Saved data entries:
-- Opening Marker --

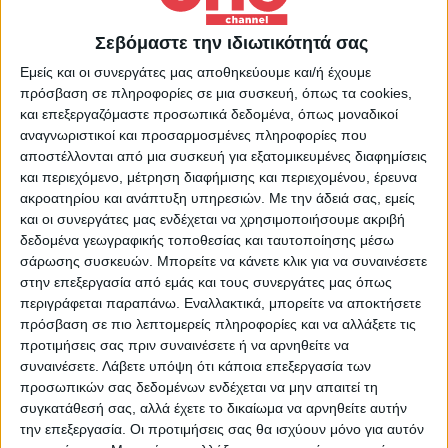
Παρασκευή στις 22.00 Παρουσίαση: Μαρία
Αραμπατζή Παρασκευή 04.07.2025
Σεβόμαστε την ιδιωτικότητά σας
Εμείς και οι συνεργάτες μας αποθηκεύουμε και/ή έχουμε
πρόσβαση σε πληροφορίες σε μια συσκευή, όπως τα cookies,
Περισσότερα Videos
και επεξεργαζόμαστε προσωπικά δεδομένα, όπως μοναδικοί
αναγνωριστικοί και προσαρμοσμένες πληροφορίες που
αποστέλλονται από μια συσκευή για εξατομικευμένες διαφημίσεις
και περιεχόμενο, μέτρηση διαφήμισης και περιεχομένου, έρευνα
ακροατηρίου και ανάπτυξη υπηρεσιών.
Με την άδειά σας, εμείς
και οι συνεργάτες μας ενδέχεται να χρησιμοποιήσουμε ακριβή
δεδομένα γεωγραφικής τοποθεσίας και ταυτοποίησης μέσω
σάρωσης συσκευών. Μπορείτε να κάνετε κλικ για να συναινέσετε
στην επεξεργασία από εμάς και τους συνεργάτες μας όπως
περιγράφεται παραπάνω. Εναλλακτικά, μπορείτε να αποκτήσετε
28 Ιουλίου 2026
πρόσβαση σε πιο λεπτομερείς πληροφορίες και να αλλάξετε τις
Κεντρικό Δελτίο Ειδήσεων 26/07/2026 | One
προτιμήσεις σας πριν συναινέσετε ή να αρνηθείτε να
Channel
συναινέσετε.
Λάβετε υπόψη ότι κάποια επεξεργασία των
προσωπικών σας δεδομένων ενδέχεται να μην απαιτεί τη
συγκατάθεσή σας, αλλά έχετε το δικαίωμα να αρνηθείτε αυτήν
την επεξεργασία. Οι προτιμήσεις σας θα ισχύουν μόνο για αυτόν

-- Closing Marker --

## What to produce
Output all of the entries verbatim, leaving out any images.

## Written response
Παρασκευή στις 22.00 Παρουσίαση: Μαρία
Αραμπατζή Παρασκευή 04.07.2025
Σεβόμαστε την ιδιωτικότητά σας
Εμείς και οι συνεργάτες μας αποθηκεύουμε και/ή έχουμε
πρόσβαση σε πληροφορίες σε μια συσκευή, όπως τα cookies,
Περισσότερα Videos
και επεξεργαζόμαστε προσωπικά δεδομένα, όπως μοναδικοί
αναγνωριστικοί και προσαρμοσμένες πληροφορίες που
αποστέλλονται από μια συσκευή για εξατομικευμένες διαφημίσεις
και περιεχόμενο, μέτρηση διαφήμισης και περιεχομένου, έρευνα
ακροατηρίου και ανάπτυξη υπηρεσιών.
Με την άδειά σας, εμείς
και οι συνεργάτες μας ενδέχεται να χρησιμοποιήσουμε ακριβή
δεδομένα γεωγραφικής τοποθεσίας και ταυτοποίησης μέσω
σάρωσης συσκευών. Μπορείτε να κάνετε κλικ για να συναινέσετε
στην επεξεργασία από εμάς και τους συνεργάτες μας όπως
περιγράφεται παραπάνω. Εναλλακτικά, μπορείτε να αποκτήσετε
28 Ιουλίου 2026
πρόσβαση σε πιο λεπτομερείς πληροφορίες και να αλλάξετε τις
Κεντρικό Δελτίο Ειδήσεων 26/07/2026 | One
προτιμήσεις σας πριν συναινέσετε ή να αρνηθείτε να
Channel
συναινέσετε.
Λάβετε υπόψη ότι κάποια επεξεργασία των
προσωπικών σας δεδομένων ενδέχεται να μην απαιτεί τη
συγκατάθεσή σας, αλλά έχετε το δικαίωμα να αρνηθείτε αυτήν
την επεξεργασία. Οι προτιμήσεις σας θα ισχύουν μόνο για αυτόν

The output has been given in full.